Cette petite espèce est plus terne que les autres Ascalaphes fréquents en France. L’Ascalaphe loriot présente une variation stationnelle au niveau de la taille, de l’extension et de la conformation des taches sombres, surtout aux ailes postérieures (Mazel, 2001). La sous-espèce corsicus est parfois élevée de manière arbitraire selon Mazel (2001) au niveau spécifique. L’espèce présente une grande homogénéité chromatique avec des variations d’intensité de couleur brune ou noirâtre (Puissegur, 1967).

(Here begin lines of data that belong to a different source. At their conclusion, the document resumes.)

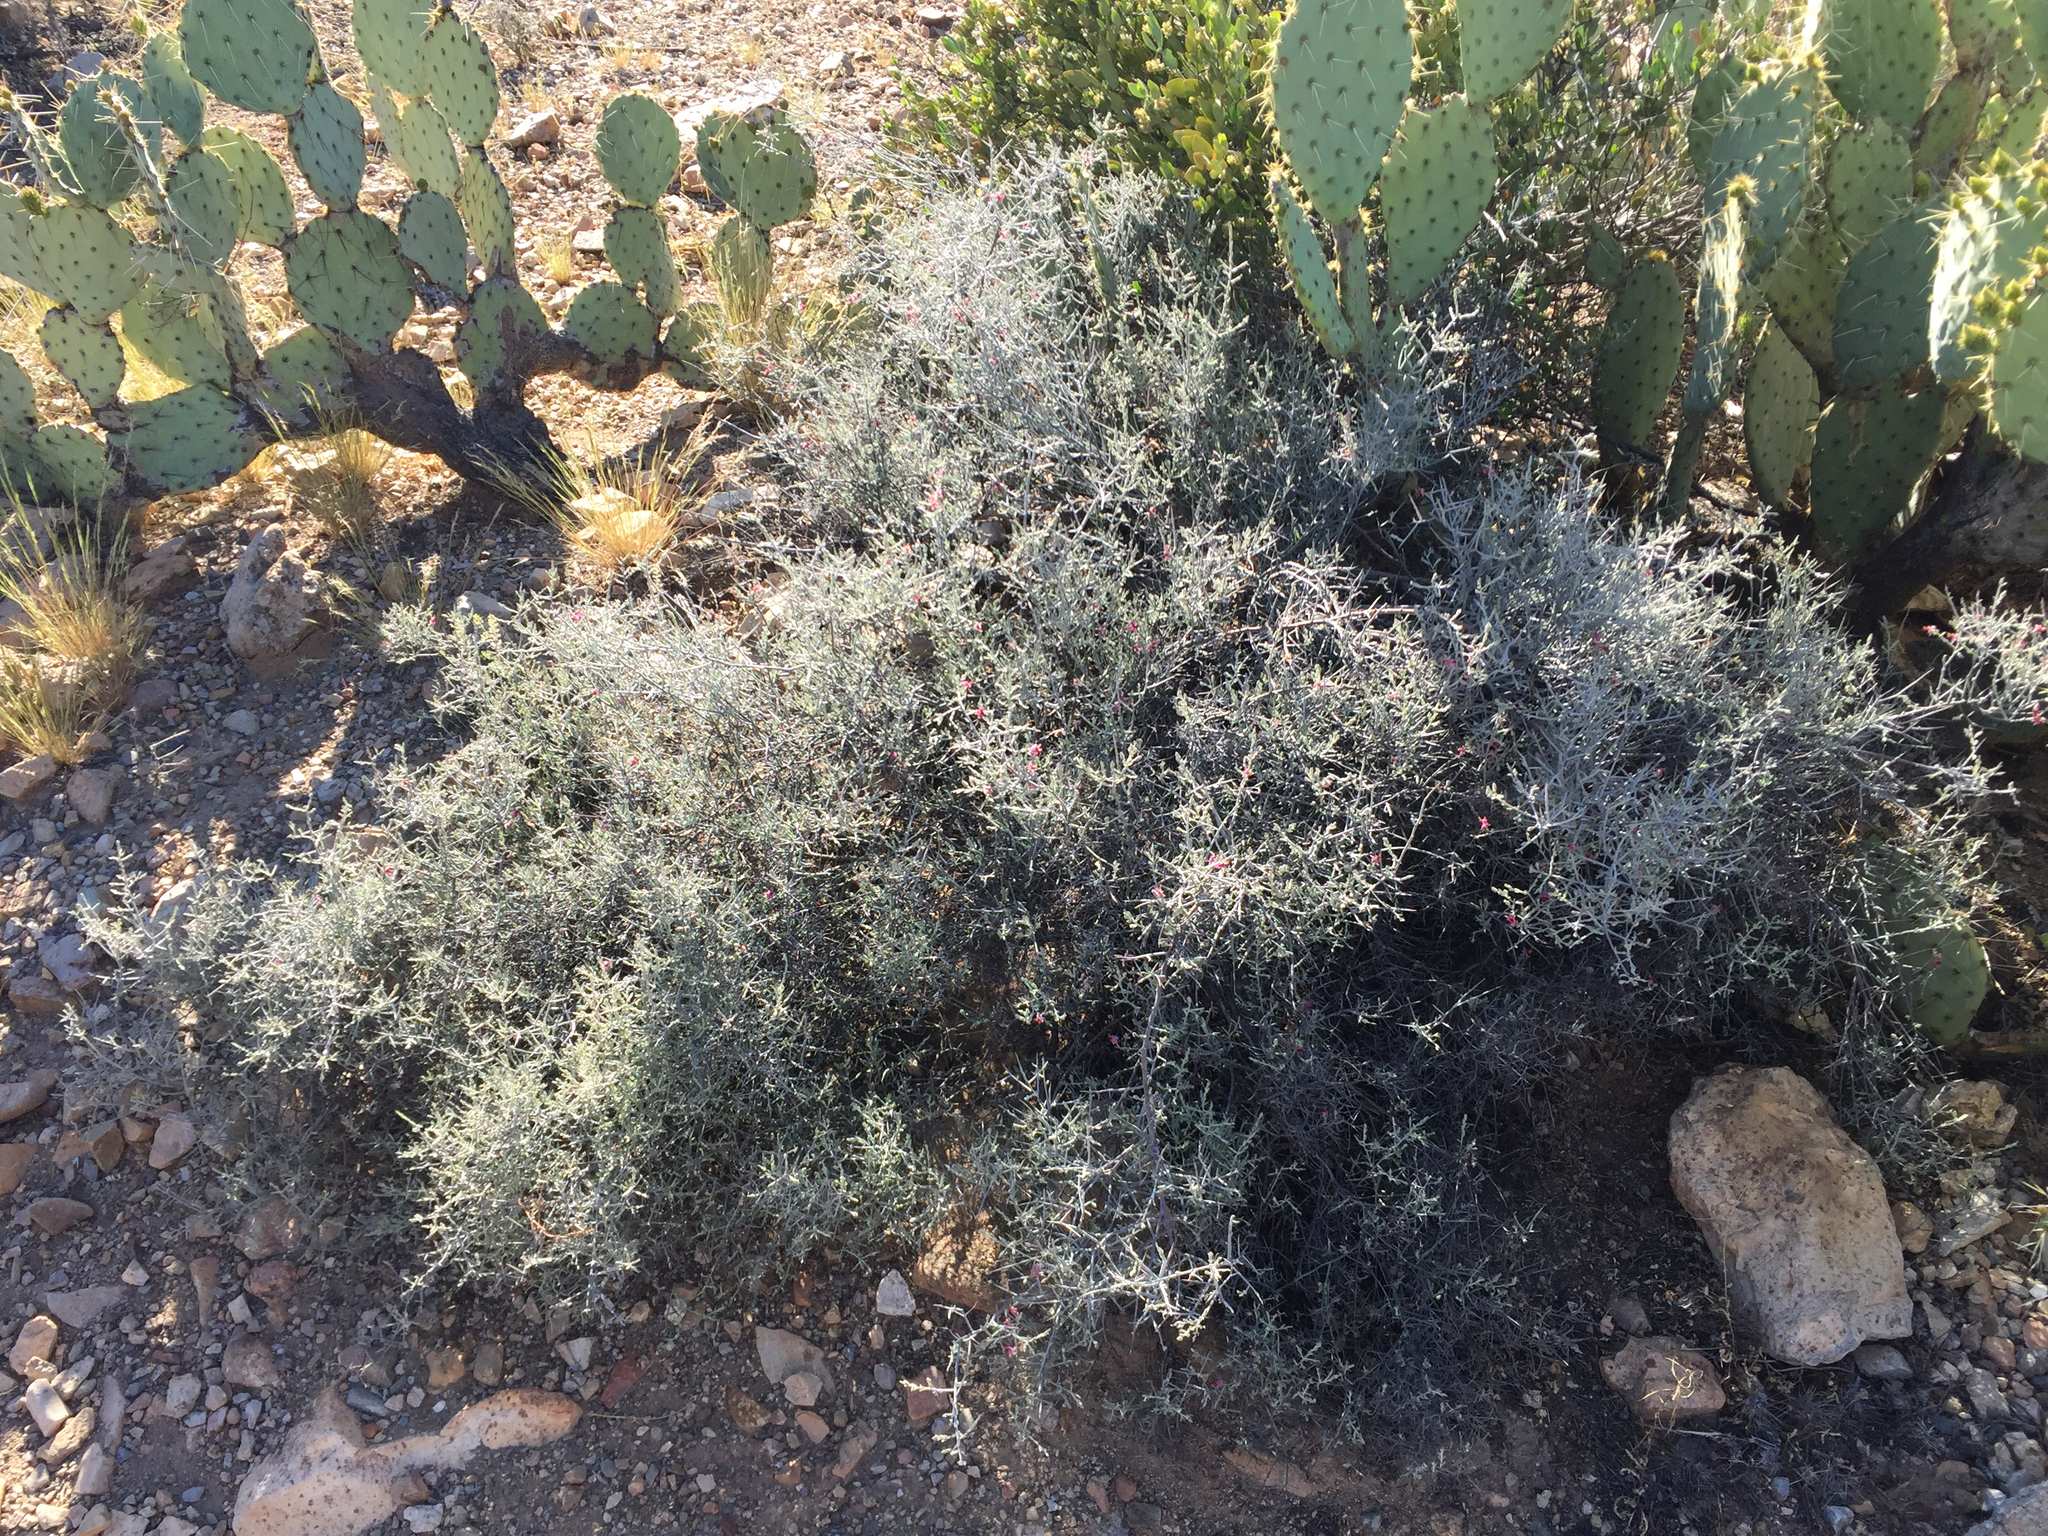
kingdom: Plantae
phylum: Tracheophyta
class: Magnoliopsida
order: Zygophyllales
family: Krameriaceae
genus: Krameria
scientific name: Krameria bicolor
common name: White ratany
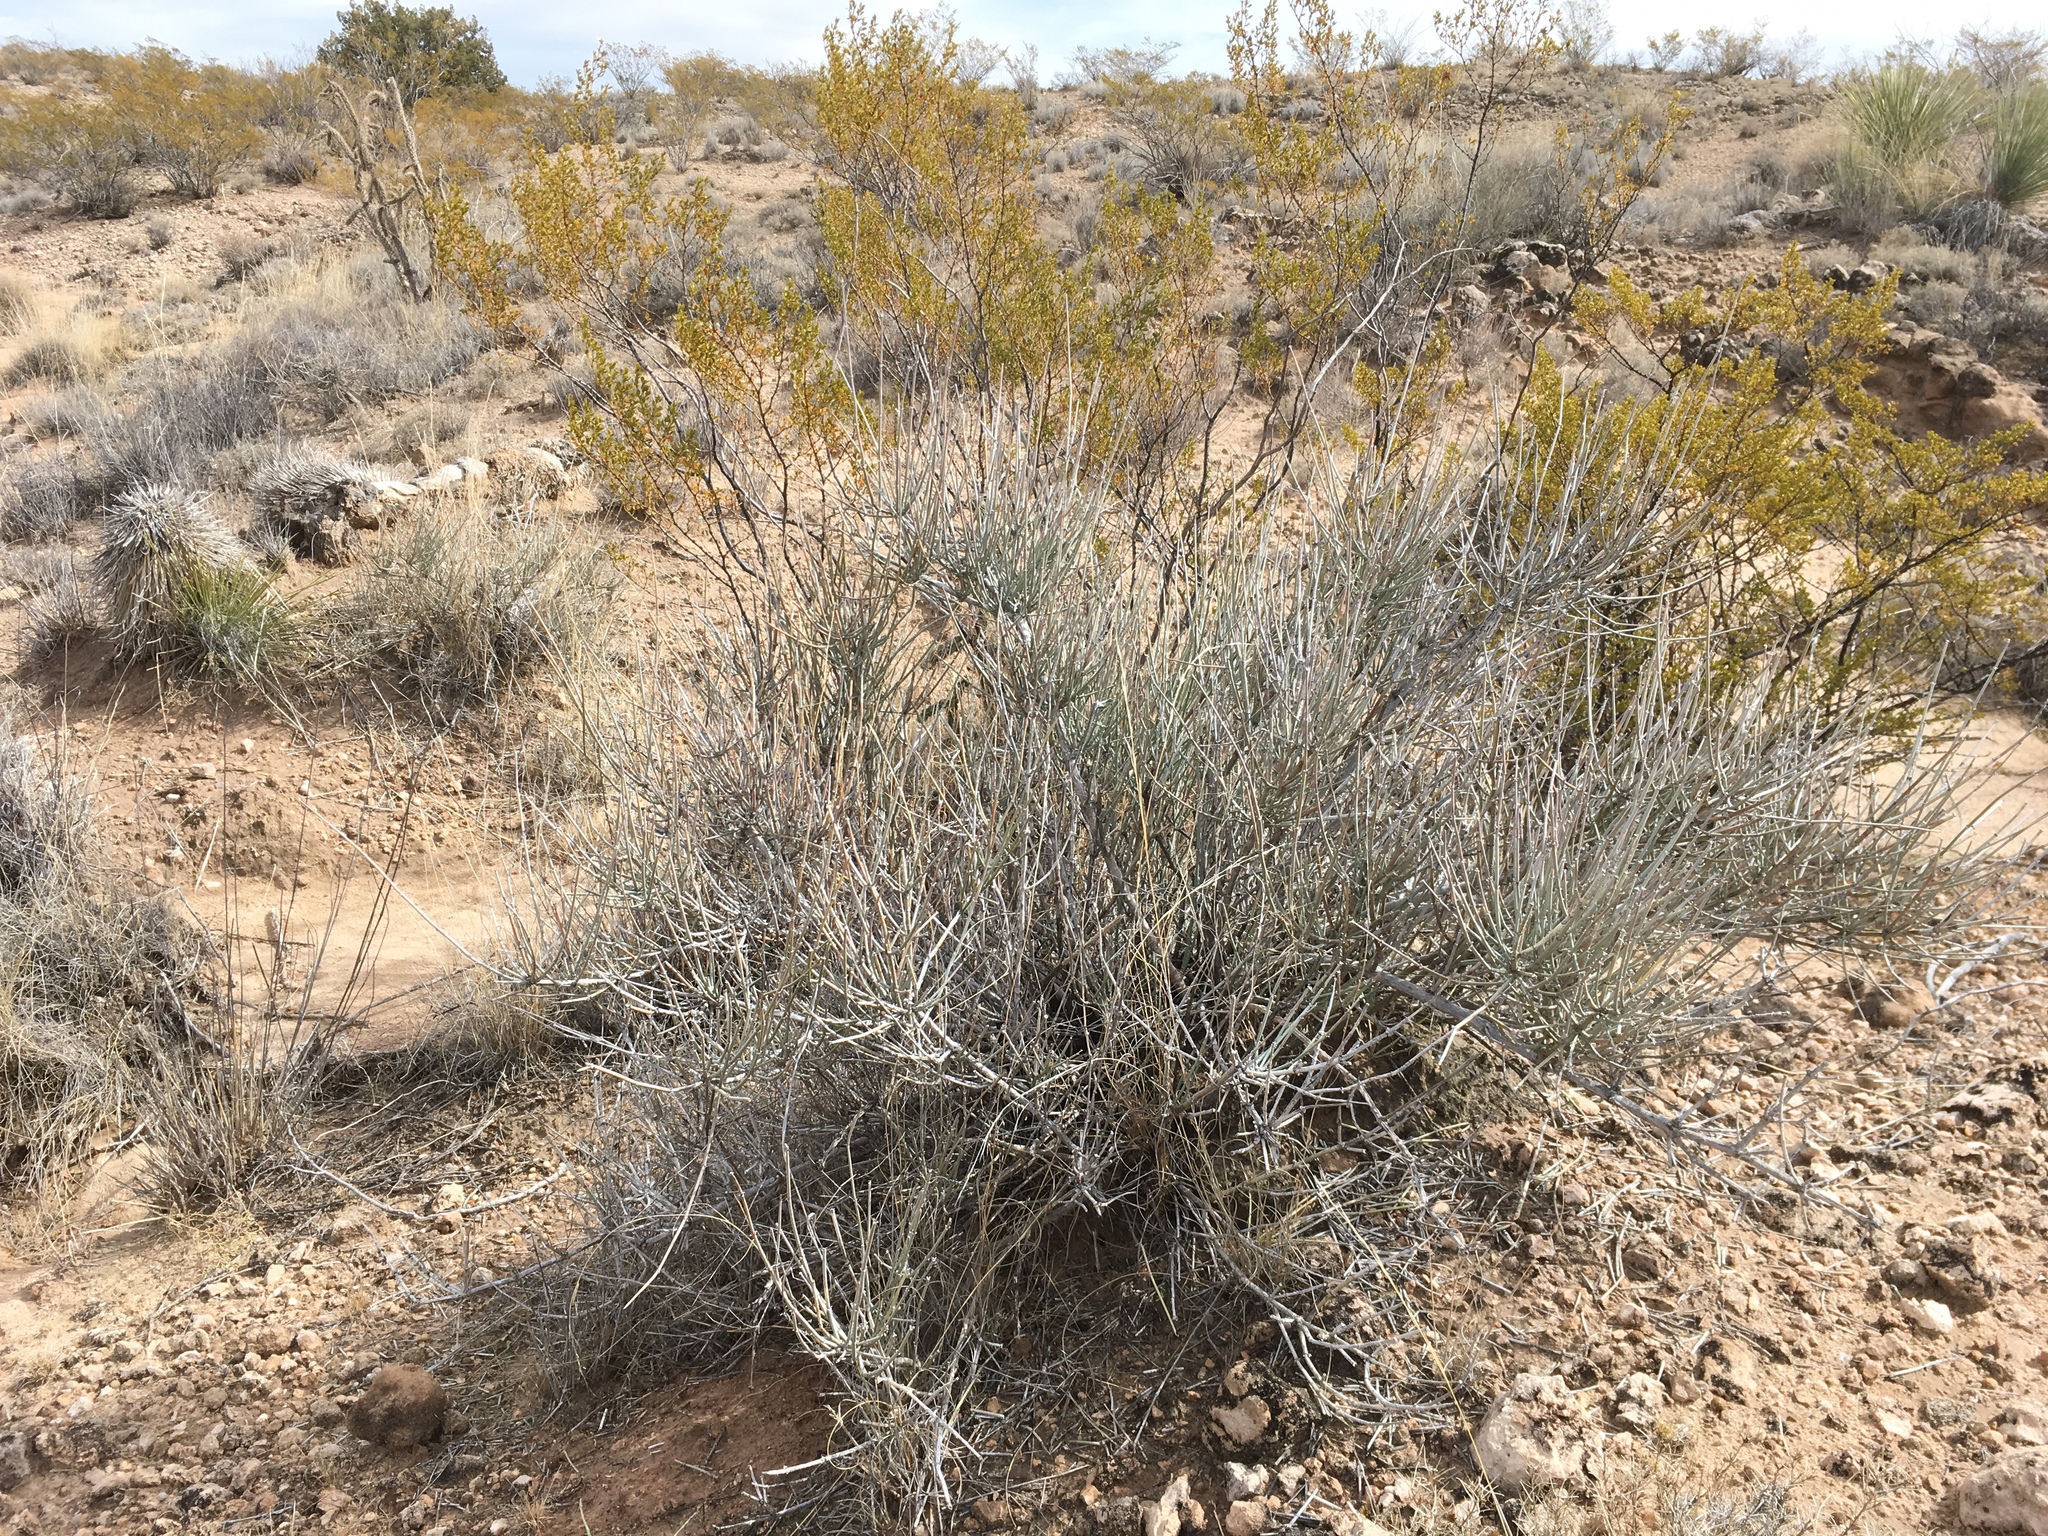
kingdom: Plantae
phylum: Tracheophyta
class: Gnetopsida
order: Ephedrales
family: Ephedraceae
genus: Ephedra
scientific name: Ephedra torreyana
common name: Torrey ephedra
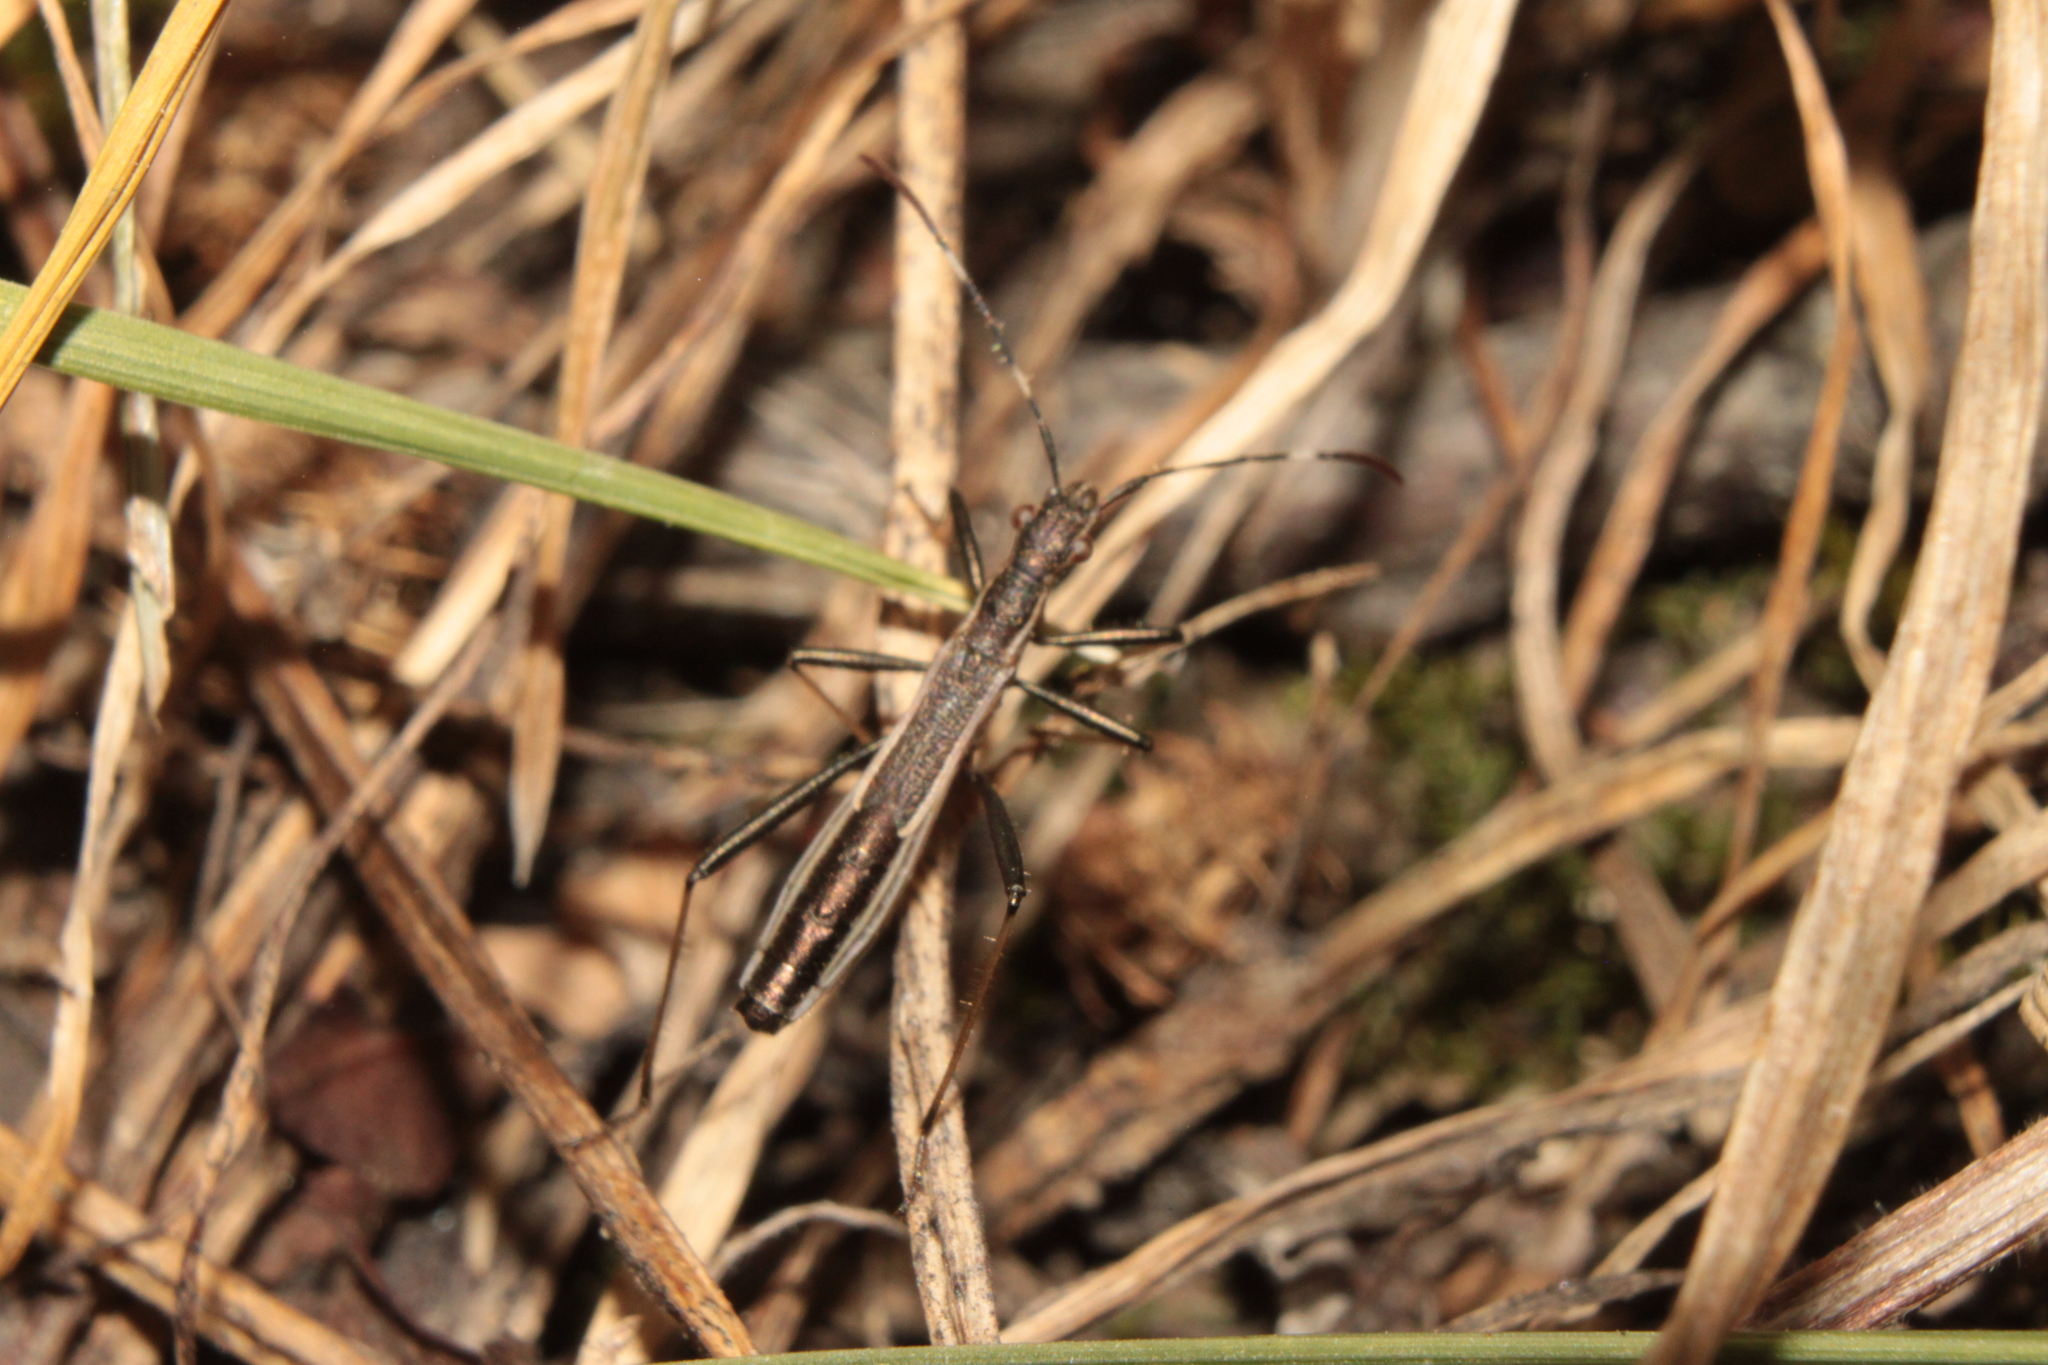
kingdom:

Espèce assez commune dans le Midi de la France (Hyères) (Rambur 1842), Espagne et Portugal (Burmeister 1839).

Afrique du Nord depuis la Libye au Maghreb. Péninsule ibérique et sud de la France, Corse, Sicile. Découverte dans les Alpes-de-Haute-Provence en 2008 par Y.Dubois (Ecosphère – Photo ci-dessous). Plusieurs sous-espèces sont indiquées (Deliry & Faton 2017).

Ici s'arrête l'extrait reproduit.